Изучение Закона Трех заняло более двадцати лет моей жизни, так что я должен вернуться назад к тому времени, когда я впервые осознал его значение. Это началось в 1934 году, когда Успенский, предложив нескольким ученикам изучить Закон трех, принял мое предложение заняться его исследованиями в священных индийских писаниях. Усиленное чтение Вед, Упанишад и Махабхараты привело меня к шестой книге великой эпической поэмы, в которой разнообразие, присущее всему существованию, относится за счет шести возможных сочетаний трех гун, или качеств природы: Саттвы, или чистоты, Раджас, или доминирования, и Тамас, или инертности. В Санкхия Карика, которую я читал в старом санскритском издании, я обнаружил подобный подход с добавлением, что все три гуны находятся в совершенном равновесии и объединенности только в мире главного Бытия.

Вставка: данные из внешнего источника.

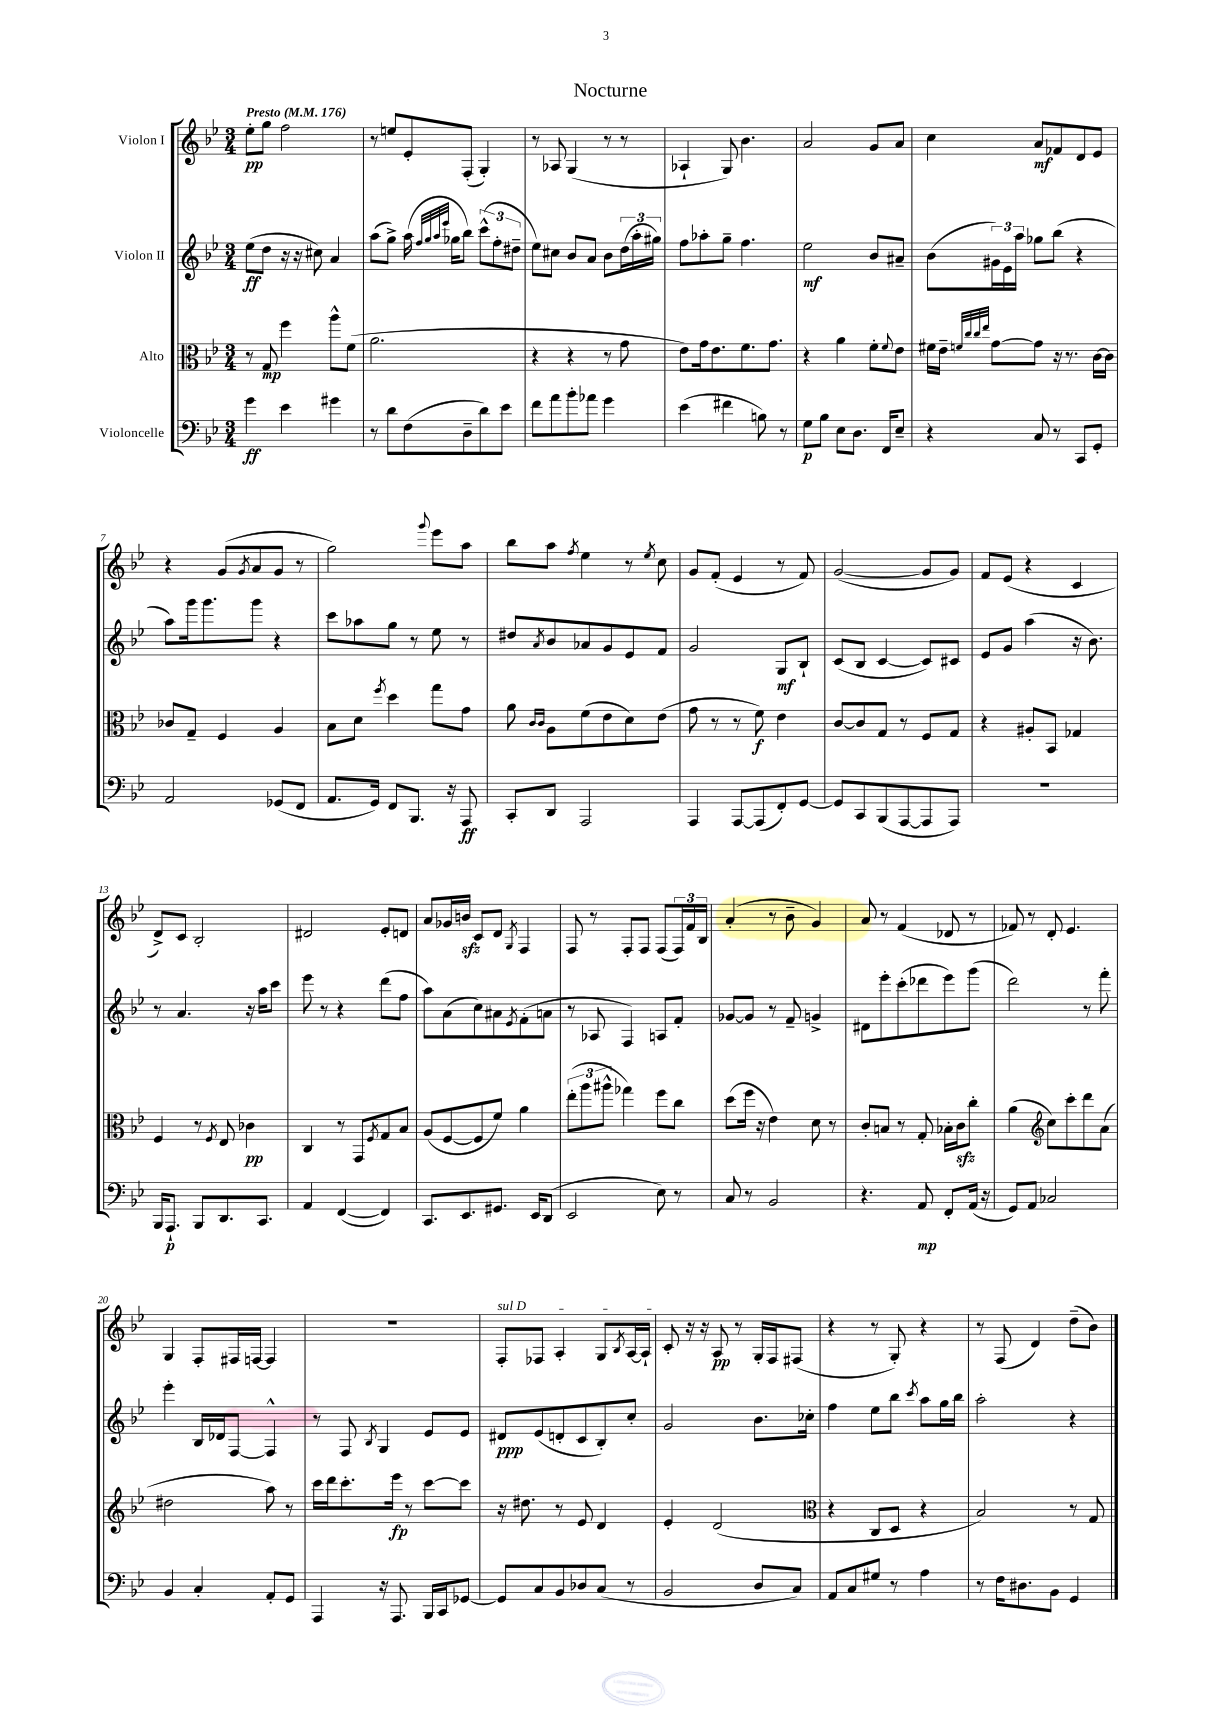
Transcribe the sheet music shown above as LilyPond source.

Я рассказал об этом Успенскому и услышал в ответ, что, по его мнению, должно быть шесть или семь фундаментальных законов, управляющих существованием, производных шести возможных и одной невозможной комбинации трех качеств, которые Гурджиев называл утверждающей, отрицающей и нейтрализующей силами. Он рассказал об этом на одном из общих собраний и предложил разработать эти шесть законов. Он очень одобрительно отозвался о моих изысканиях, к моему вящему удивлению и удовольствию, после категоричного отвергания моих многочисленных попыток высказать какую-нибудь свою идею.
Около двух месяцев все наши собрания были посвящены этой теме. Неожиданно, в своей обычной манере, Успенский оборвал обсуждения и отказался в дальнейшем говорить об этом. Мой интерес был слишком глубок, и я продолжил исследования самостоятельно.